CTC enrichment in model system experiments. A) GFP-LNCaP cells mixed with blood from a normal donor were visualized by phase contrast and fluorescence microscopy using a 40× objective. Two fluorescent cells (see arrow) are visible in a background of non-fluorescent blood cells. B) GFP-LNCaP cell (see arrow) after enrichment with anti-EpCAM coated magnetic particles. Captured GFP-LNCaP cells were coated with numerous magnetic particles (non-fluorescent spheres, see arrowheads.) C) Immunomagnetic fraction from similarly processed normal donor blood (without added prostate cancer cells). This fraction is practically devoid of blood cells, with a low amount of non-fluorescent background material (see arrow). Magnetic particles are marked by arrowheads. D) PSA mRNA detection in immunomagnetically enriched C4-2 cells. Normal blood mixed individually in samples that contained 5, 10 and 25 added C4-2 cells were incubated and captured with anti-EpCAM magnetic particles out of 5 mL EDTA-treated blood.

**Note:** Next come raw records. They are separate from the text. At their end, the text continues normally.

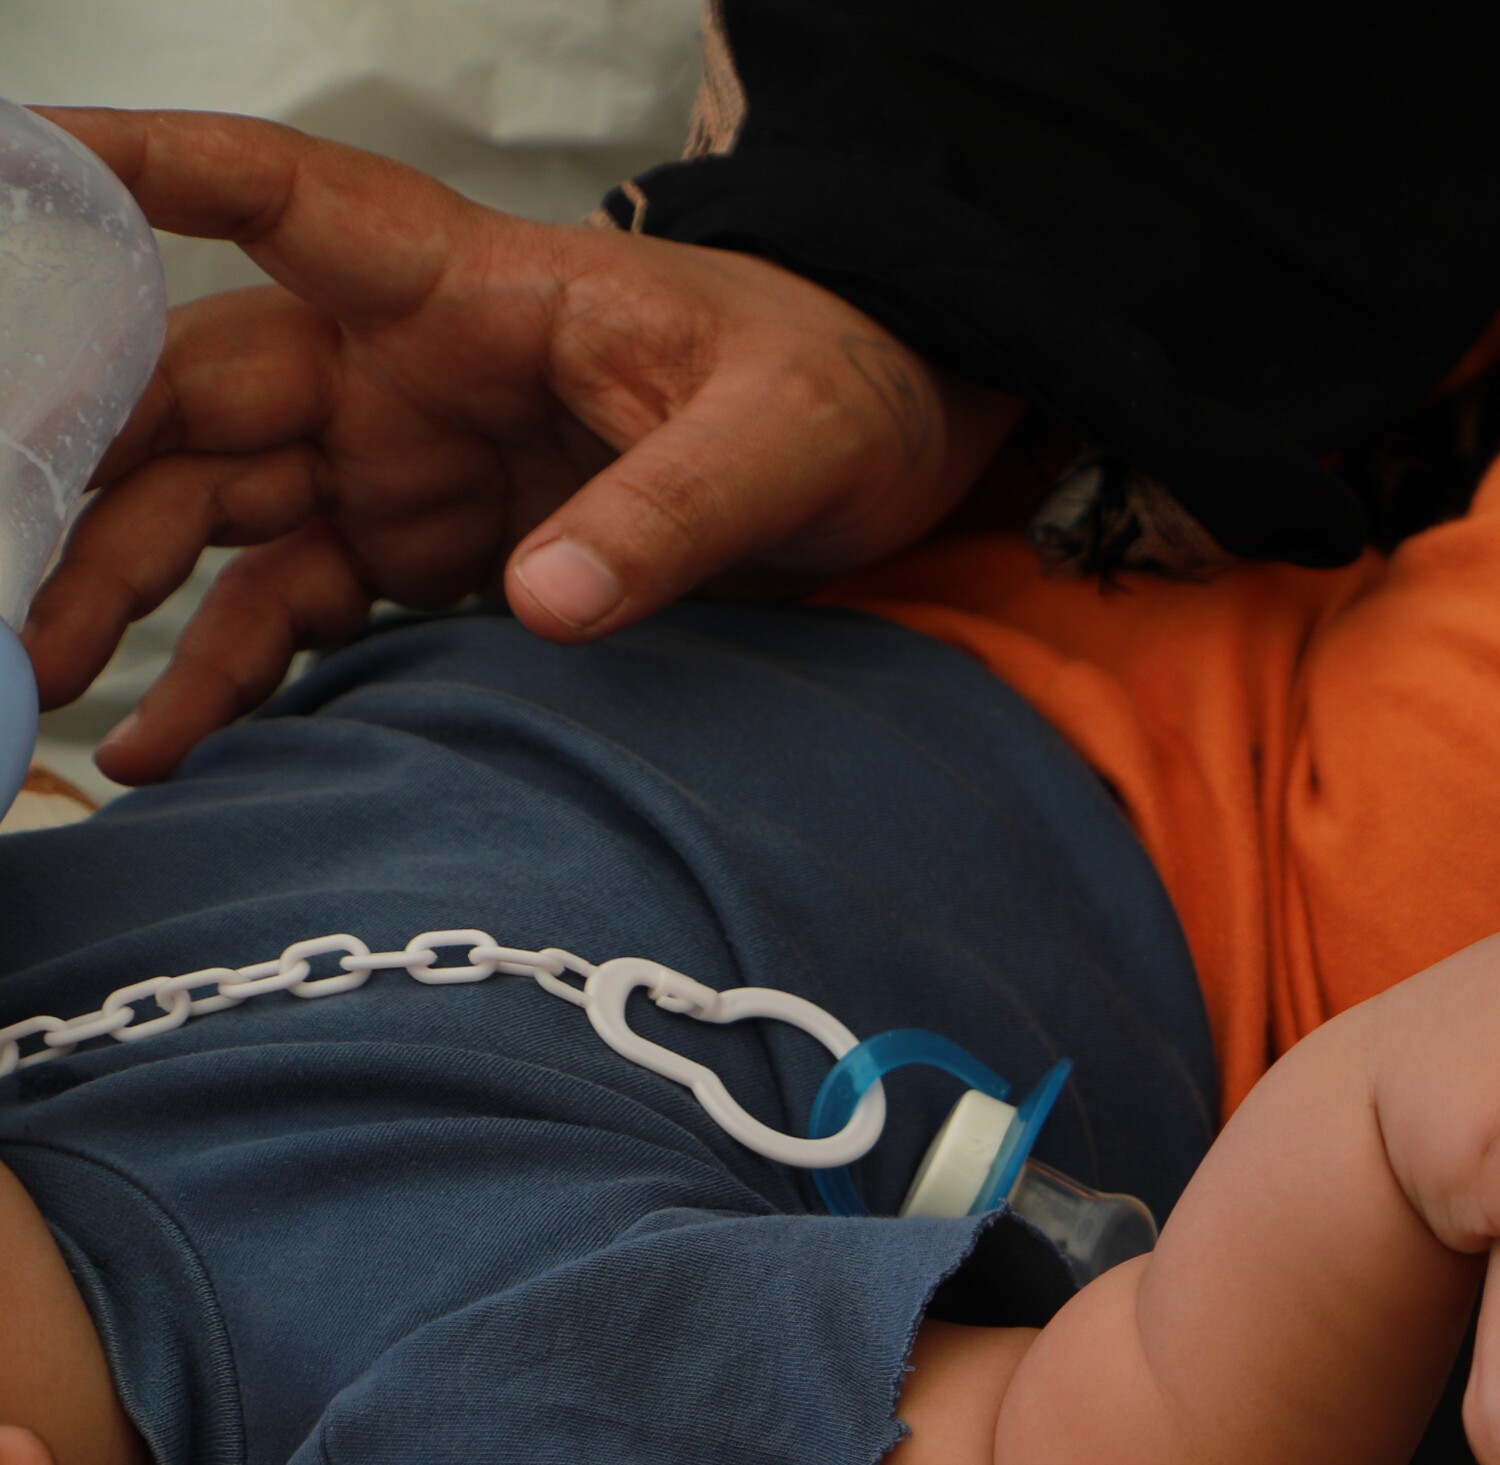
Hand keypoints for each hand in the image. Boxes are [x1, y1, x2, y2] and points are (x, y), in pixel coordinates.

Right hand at [23, 111, 1015, 782]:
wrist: (885, 453)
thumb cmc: (830, 393)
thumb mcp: (779, 441)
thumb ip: (668, 515)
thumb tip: (548, 603)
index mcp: (461, 289)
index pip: (271, 196)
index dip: (141, 168)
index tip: (15, 153)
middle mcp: (393, 368)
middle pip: (188, 396)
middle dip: (75, 472)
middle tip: (7, 586)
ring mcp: (394, 465)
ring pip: (209, 513)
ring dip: (116, 591)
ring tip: (41, 687)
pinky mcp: (420, 558)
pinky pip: (288, 611)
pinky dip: (223, 676)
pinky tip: (162, 749)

Error bars represent one standard deviation of repeat capture experiments (n = 10 for samples that contained 5 or 10 cells), n = 5 for samples that contained 25 cells). E) PSA mRNA copy numbers from immunomagnetically processed blood samples. Bars 1 through 8 represent replicate samples containing LNCaP cells (2 cells/mL, 4 mL total blood volume) that were processed using anti-EpCAM magnetic particles. Bars 9-12 represent control samples. The presence of LNCaP cells, control magnetic particles (devoid of anti-EpCAM primary antibody), or anti-EpCAM magnetic particles is indicated by the +/- symbols.